Rendered images with source text
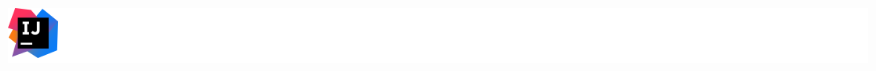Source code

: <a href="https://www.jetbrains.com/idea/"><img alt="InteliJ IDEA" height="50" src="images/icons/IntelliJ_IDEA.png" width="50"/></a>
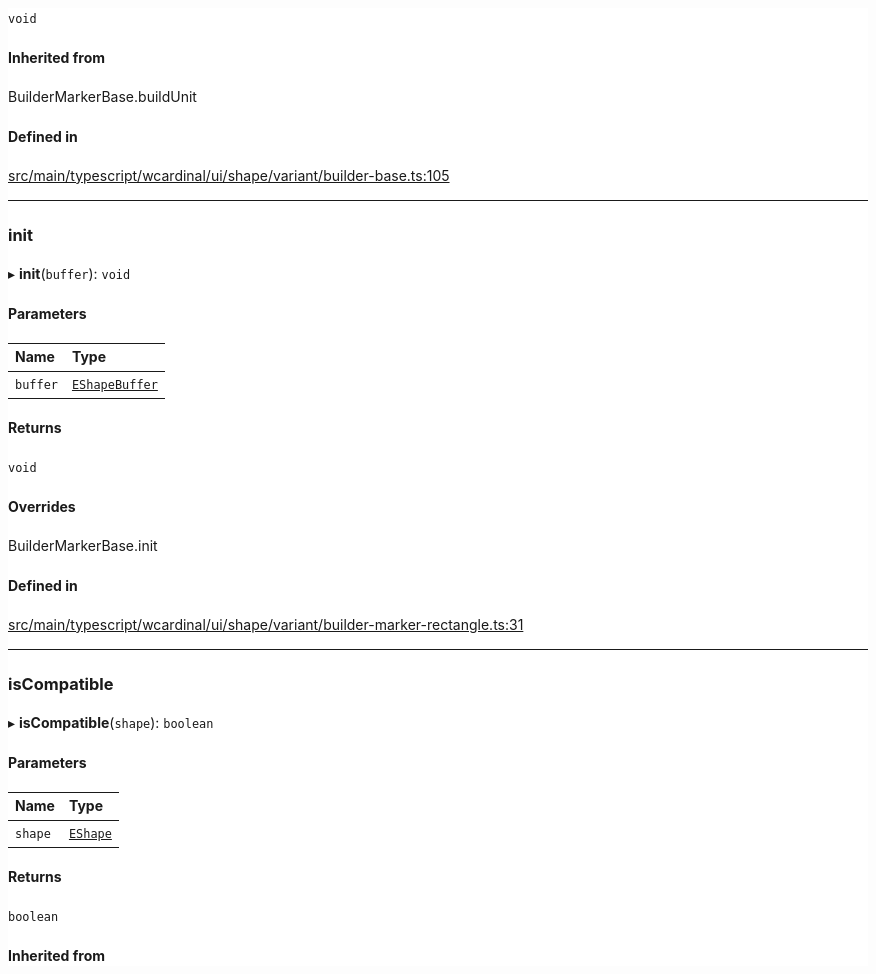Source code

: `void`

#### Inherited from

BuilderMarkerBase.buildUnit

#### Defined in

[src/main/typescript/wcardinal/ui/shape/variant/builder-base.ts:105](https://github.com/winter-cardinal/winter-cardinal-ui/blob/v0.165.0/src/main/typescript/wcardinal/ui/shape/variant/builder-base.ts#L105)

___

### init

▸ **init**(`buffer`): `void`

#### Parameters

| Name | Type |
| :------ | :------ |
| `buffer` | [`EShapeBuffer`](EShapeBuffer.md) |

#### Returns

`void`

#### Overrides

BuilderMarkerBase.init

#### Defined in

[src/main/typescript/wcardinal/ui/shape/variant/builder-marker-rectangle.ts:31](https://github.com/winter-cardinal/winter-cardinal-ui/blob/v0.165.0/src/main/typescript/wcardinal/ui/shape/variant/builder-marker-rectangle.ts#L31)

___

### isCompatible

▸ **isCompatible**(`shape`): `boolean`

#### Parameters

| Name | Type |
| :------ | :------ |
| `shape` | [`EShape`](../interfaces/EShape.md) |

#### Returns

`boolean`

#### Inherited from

**The task**
Return the entries above in full and unchanged, omitting every image.

**Output of the task**
Source code

: <a href="https://www.jetbrains.com/idea/"><img alt="InteliJ IDEA" height="50" src="images/icons/IntelliJ_IDEA.png" width="50"/></a>
Source code

: `void`

#### Inherited from

BuilderMarkerBase.buildUnit

#### Defined in

[src/main/typescript/wcardinal/ui/shape/variant/builder-base.ts:105](https://github.com/winter-cardinal/winter-cardinal-ui/blob/v0.165.0/src/main/typescript/wcardinal/ui/shape/variant/builder-base.ts#L105)

___

### init

▸ **init**(`buffer`): `void`

#### Parameters

| Name | Type |
| :------ | :------ |
| `buffer` | [`EShapeBuffer`](EShapeBuffer.md) |

#### Returns

`void`

#### Overrides

BuilderMarkerBase.init

#### Defined in

[src/main/typescript/wcardinal/ui/shape/variant/builder-marker-rectangle.ts:31](https://github.com/winter-cardinal/winter-cardinal-ui/blob/v0.165.0/src/main/typescript/wcardinal/ui/shape/variant/builder-marker-rectangle.ts#L31)

___

### isCompatible

▸ **isCompatible**(`shape`): `boolean`

#### Parameters

| Name | Type |
| :------ | :------ |
| `shape` | [`EShape`](../interfaces/EShape.md) |

#### Returns

`boolean`

#### Inherited from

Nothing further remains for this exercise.